Even with this going on, the most stressful aspect of my life for the past week, as it has been for the last 2 or 3 months, has not been anything going on outside, but rather my almost constant struggling with a very bad attack of Obsessive-Compulsive Disorder. I don't want to go into detail here, but it has been pretty severe and it has come at a very bad time. So far, though, I have been weathering the move, the OCD, and the weather itself.

Sunday, January 9, 2011

Death in the family

My grandmother died yesterday. She was my last surviving grandparent, and the one that I was closest to. She was 94 years old, and had been declining a lot over the last year, so it wasn't completely a surprise, but it was still a painful shock to hear this news, since I hadn't heard that she was doing worse than usual.

She had a strong personality - loving, sociable, opinionated, and stubborn. We always got along very well, even though I am quite different in some ways.
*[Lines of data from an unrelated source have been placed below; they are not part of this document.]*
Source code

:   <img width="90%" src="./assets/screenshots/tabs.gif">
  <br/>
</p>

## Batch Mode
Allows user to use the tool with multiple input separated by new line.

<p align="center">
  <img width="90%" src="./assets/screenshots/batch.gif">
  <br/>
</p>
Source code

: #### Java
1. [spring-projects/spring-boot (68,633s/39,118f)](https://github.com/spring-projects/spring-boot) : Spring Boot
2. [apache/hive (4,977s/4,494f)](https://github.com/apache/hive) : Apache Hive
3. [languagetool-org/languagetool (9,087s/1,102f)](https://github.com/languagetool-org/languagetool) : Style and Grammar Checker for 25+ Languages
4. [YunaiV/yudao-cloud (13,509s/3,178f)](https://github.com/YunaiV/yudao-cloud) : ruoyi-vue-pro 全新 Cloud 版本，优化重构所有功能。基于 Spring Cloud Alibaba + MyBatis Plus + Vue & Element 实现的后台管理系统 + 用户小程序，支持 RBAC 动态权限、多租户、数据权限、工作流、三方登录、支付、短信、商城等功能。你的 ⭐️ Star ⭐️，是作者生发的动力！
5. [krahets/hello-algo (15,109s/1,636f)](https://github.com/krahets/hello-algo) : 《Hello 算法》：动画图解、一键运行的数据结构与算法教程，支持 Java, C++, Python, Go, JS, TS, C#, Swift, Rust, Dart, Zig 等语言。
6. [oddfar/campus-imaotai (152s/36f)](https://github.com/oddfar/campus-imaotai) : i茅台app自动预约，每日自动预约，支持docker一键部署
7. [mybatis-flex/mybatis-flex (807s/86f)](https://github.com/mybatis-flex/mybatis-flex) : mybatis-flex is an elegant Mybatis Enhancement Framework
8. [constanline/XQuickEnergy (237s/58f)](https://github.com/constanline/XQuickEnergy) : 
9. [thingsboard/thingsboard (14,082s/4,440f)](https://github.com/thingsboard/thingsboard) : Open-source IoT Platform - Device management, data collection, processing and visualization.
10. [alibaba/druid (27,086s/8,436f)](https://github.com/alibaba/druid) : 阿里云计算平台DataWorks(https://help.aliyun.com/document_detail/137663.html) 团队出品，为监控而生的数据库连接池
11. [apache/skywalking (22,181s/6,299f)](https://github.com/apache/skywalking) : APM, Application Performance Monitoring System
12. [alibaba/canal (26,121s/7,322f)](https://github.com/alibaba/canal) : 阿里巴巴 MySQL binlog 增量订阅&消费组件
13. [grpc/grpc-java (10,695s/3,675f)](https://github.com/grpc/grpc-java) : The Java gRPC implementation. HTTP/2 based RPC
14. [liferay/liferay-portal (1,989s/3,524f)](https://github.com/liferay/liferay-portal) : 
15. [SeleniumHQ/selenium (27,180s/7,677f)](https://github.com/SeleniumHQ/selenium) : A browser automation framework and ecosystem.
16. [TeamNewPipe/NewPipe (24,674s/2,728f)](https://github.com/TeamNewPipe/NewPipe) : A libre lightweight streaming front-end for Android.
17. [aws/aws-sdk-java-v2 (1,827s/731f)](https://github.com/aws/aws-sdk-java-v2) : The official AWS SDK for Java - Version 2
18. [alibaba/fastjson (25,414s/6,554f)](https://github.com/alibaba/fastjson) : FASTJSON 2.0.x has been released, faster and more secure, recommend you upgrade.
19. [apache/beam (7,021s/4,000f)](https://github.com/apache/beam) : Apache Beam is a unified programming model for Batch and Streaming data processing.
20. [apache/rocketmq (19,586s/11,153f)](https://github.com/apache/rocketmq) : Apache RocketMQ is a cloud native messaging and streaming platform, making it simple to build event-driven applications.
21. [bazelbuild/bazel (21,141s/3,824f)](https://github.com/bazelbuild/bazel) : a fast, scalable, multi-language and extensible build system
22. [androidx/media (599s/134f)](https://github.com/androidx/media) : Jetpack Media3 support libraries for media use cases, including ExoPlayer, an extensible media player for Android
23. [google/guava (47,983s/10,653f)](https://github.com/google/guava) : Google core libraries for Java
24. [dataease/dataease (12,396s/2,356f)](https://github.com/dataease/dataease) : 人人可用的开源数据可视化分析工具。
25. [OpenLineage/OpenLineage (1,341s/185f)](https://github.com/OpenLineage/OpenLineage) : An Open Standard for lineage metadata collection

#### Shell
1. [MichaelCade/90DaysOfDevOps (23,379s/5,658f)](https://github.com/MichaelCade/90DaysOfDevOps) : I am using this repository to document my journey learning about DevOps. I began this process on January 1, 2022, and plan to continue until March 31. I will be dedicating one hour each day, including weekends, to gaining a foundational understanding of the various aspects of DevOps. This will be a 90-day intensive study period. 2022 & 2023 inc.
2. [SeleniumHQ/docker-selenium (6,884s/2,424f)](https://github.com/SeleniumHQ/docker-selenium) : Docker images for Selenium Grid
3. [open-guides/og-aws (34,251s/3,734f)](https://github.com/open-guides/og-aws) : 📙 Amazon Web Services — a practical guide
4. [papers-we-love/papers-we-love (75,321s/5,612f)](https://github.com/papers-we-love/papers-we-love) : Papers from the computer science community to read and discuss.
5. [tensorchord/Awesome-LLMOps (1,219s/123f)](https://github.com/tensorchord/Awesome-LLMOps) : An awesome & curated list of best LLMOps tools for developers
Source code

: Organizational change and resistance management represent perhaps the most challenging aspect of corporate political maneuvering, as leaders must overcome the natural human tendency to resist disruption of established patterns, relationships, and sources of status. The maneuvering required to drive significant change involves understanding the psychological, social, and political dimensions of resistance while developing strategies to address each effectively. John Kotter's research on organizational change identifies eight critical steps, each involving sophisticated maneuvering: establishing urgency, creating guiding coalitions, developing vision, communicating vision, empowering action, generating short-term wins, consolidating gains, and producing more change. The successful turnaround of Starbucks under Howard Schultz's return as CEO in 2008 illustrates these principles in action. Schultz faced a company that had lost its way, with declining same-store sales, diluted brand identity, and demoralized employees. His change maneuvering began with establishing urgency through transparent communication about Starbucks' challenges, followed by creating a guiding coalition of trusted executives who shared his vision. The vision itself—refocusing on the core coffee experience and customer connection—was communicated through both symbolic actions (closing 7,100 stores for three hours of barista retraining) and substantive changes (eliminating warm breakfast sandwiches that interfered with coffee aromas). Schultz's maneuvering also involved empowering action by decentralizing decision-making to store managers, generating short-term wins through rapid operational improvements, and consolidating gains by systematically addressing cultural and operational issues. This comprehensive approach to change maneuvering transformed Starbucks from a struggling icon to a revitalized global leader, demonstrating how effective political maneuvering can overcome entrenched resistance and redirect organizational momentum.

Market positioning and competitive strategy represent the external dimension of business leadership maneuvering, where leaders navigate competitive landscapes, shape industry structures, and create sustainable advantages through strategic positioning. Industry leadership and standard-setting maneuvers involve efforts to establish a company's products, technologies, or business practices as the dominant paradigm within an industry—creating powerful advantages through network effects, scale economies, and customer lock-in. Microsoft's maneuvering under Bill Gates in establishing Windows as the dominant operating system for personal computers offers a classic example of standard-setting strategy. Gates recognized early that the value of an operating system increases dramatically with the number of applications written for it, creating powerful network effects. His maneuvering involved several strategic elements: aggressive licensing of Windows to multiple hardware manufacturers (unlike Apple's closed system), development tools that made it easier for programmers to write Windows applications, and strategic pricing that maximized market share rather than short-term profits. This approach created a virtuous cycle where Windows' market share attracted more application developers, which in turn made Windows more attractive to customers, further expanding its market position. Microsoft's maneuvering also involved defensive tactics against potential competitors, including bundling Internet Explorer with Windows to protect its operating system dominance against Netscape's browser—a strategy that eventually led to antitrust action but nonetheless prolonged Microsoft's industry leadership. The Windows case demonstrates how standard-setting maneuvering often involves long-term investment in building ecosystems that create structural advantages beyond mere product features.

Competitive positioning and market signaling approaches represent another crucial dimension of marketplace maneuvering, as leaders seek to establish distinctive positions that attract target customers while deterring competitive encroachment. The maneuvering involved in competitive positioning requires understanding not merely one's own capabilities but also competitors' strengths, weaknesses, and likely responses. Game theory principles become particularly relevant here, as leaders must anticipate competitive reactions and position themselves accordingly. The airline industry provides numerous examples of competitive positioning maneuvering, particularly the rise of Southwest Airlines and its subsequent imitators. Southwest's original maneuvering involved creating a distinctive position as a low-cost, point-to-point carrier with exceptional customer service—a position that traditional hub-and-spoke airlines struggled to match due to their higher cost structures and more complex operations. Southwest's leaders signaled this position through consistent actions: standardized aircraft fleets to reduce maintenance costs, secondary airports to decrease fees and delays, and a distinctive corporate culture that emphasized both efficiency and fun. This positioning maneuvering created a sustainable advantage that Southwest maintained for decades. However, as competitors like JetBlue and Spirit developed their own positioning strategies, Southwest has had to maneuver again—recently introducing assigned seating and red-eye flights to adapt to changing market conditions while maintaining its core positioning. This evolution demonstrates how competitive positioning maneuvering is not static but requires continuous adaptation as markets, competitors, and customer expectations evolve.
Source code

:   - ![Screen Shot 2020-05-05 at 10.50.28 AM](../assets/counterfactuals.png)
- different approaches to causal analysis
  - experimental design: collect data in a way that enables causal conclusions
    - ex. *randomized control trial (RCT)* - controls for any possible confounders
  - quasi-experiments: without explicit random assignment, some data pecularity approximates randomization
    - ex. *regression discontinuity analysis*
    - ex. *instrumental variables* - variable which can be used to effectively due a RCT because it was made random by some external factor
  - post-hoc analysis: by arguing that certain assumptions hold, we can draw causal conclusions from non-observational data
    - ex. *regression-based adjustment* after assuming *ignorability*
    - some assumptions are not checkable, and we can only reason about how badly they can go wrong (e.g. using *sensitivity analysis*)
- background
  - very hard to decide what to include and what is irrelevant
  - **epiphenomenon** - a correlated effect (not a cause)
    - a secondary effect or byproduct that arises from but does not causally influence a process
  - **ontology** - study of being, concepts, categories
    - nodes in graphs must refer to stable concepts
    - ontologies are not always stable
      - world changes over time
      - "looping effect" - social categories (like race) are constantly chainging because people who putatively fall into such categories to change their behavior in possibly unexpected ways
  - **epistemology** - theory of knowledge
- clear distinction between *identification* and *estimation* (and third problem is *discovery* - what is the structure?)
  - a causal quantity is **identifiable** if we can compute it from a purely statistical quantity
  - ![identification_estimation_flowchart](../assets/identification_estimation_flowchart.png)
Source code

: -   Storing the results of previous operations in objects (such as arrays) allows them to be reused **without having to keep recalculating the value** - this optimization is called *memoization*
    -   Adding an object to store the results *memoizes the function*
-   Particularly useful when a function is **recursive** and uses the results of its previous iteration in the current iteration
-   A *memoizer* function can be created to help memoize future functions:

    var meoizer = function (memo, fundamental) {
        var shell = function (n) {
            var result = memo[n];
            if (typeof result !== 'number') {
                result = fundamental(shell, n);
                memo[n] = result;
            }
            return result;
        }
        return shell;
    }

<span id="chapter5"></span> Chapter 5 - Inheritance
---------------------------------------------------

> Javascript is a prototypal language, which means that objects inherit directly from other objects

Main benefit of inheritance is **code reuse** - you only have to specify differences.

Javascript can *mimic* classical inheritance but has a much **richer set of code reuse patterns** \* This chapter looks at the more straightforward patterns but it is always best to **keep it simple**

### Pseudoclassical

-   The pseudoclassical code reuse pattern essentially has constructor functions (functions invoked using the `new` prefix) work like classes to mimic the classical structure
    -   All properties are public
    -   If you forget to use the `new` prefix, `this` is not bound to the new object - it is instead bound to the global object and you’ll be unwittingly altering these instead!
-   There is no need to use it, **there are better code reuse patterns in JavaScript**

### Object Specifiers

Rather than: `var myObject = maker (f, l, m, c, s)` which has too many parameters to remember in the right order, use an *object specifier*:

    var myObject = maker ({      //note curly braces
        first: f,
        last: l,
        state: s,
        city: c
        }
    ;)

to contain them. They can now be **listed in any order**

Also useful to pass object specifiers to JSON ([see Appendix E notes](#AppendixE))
I remember one summer when I was 12 or 13, spending most of a month visiting her, going out every day to see sights in Washington, DC and Maryland, having a great time. It was difficult to see her gradually decline physically and mentally, even though this is almost inevitable at her age. My father and I visited her in Texas, where she went to live close to my aunt, on her last two birthdays for the last two Septembers. I am glad that I got to see her when I could still talk to her, although she couldn't handle much talking on our last visit.

She lived a long, full life, working full-time when my father was growing up, at a time when this was the exception for middle-class women rather than the rule. She had a very interesting career - she was a computer programmer, starting shortly after World War II when computers weren't even programmed with punched cards, but by rearranging wires within the computer. She spent most of her career working with punched cards.

About a year ago, I started writing letters to her. At first, she wrote back, but after a while, she could not do this anymore. I kept sending letters periodically. For the last few months, my aunt would have to read them to her when she visited every few days. I think that they did help cheer her up a little at times, and that she liked to hear from me. The last one I wrote was a little less than a month ago. I just wish I had sent one last one right around Christmas, rather than procrastinating, though she might not have heard it anyway.

She lived a long, fairly happy life that affected many other peoples' lives in good ways, and died peacefully. She will be greatly missed.